House price growth in Australian capital cities moderated in March with market conditions slowing in Sydney and Melbourne, according to the latest index.

The remaining capital cities recorded a range of outcomes from small value increases to moderate declines, the data from the CoreLogic RP index shows.

Overall prices increased by 0.2% to take capital city home values 1.6% higher over the first quarter of 2016. The quarterly increase in home values was broad based across the nation’s capitals, with Perth seeing a fall of 0.9% and Brisbane a fall of 0.1%. They were the only two cities to record negative movements in dwelling values over the past three months.

‘The March quarter rise in capital city dwelling values is in stark contrast to the first quarter of 2015, when values increased by 3% which is almost double the current pace of quarterly growth,’ said CoreLogic RP Data head of research Tim Lawless.

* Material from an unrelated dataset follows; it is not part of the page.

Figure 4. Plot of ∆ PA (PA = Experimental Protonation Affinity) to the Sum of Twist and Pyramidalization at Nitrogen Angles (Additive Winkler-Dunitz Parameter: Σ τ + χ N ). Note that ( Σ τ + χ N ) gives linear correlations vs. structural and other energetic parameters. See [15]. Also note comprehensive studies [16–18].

‘However, compared with the final quarter of 2015 when capital city dwelling values were down 1.4% the housing market has shown a modest rebound in growth which is well below the strong capital gains recorded over the first half of 2015,’ he explained.

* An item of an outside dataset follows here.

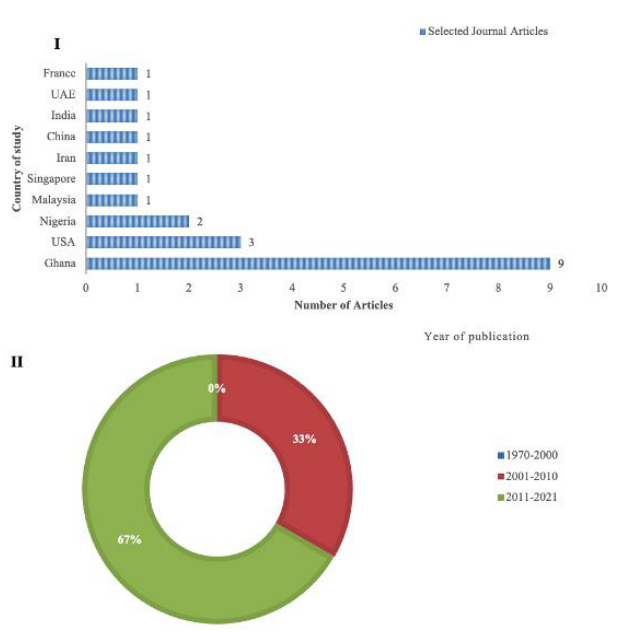
Figure 1: Distribution of Final Literature According to Country and Publication Year; (I) Journal Articles (II) Publication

But he added that the annual pace of home value appreciation across Australia’s capital cities highlights the slowing growth trend and year on year growth across the capital cities has now reached its lowest point in 31 months, with values up by 6.4% over the past 12 months.

Furthermore, no Australian capital city has recorded an annual growth rate in the double digits over the past year. Melbourne has seen the strongest annual growth, with values up by 9.8% over the past 12 months.

‘The housing market has been losing momentum since July last year, when capital city dwelling values were increasing at the annual rate of 11.1%,’ Lawless pointed out.

Overall the median price across the capital cities is now $550,000, a rise of 0.2% month on month, up 1.6% quarter on quarter and 6.4% year on year.

A breakdown of the data shows that the median price in Sydney is $730,000, up 1% month on month, 2% quarter on quarter and 7.4% year on year while in Melbourne it is $560,000, down 0.6% month on month, up 2.2% quarter on quarter and 9.8% year on year.

In Brisbane the median price is $470,000, down 1.2% on a monthly basis, down 0.1% quarter on quarter but up 4.5% year on year while in Adelaide the median is $415,000 with a 0.5% monthly rise, 2.4% growth quarter on quarter and up 3.2% year on year.

In Perth the market is actually recovering with a median price of $495,000 which is up 1.2% month on month but down 0.9% quarter on quarter and own 2% year on year with Darwin seeing a similar picture with a median price of $505,000 which is up 2.1% month on month and 2.4% quarter on quarter but down 1.8% year on year.

In Hobart the median price is $341,500, a fall of 1.1% month on month but up 6.5% on a quarterly basis and up 4.8% year on year and in Canberra the median price of $540,000 is down 0.8% month on month, but up 1.8% quarter on quarter and up 1.7% year on year.

The current growth cycle has been running since values bottomed in May 2012. Through to March 2016, capital city dwelling values have risen by a cumulative 32.2%.

The index also shows that over the cycle to date, Sydney home values have seen the most significant level of appreciation with prices some 49.2% higher since values started rising, followed by Melbourne at 35.7% cumulative growth.

Darwin and Perth moved through their respective cyclical market peaks more than a year ago, with Darwin home values peaking in May 2014, whilst Perth’s housing market peaked in December 2014. Since then, both Darwin and Perth home values have fallen by a total of 4.6%.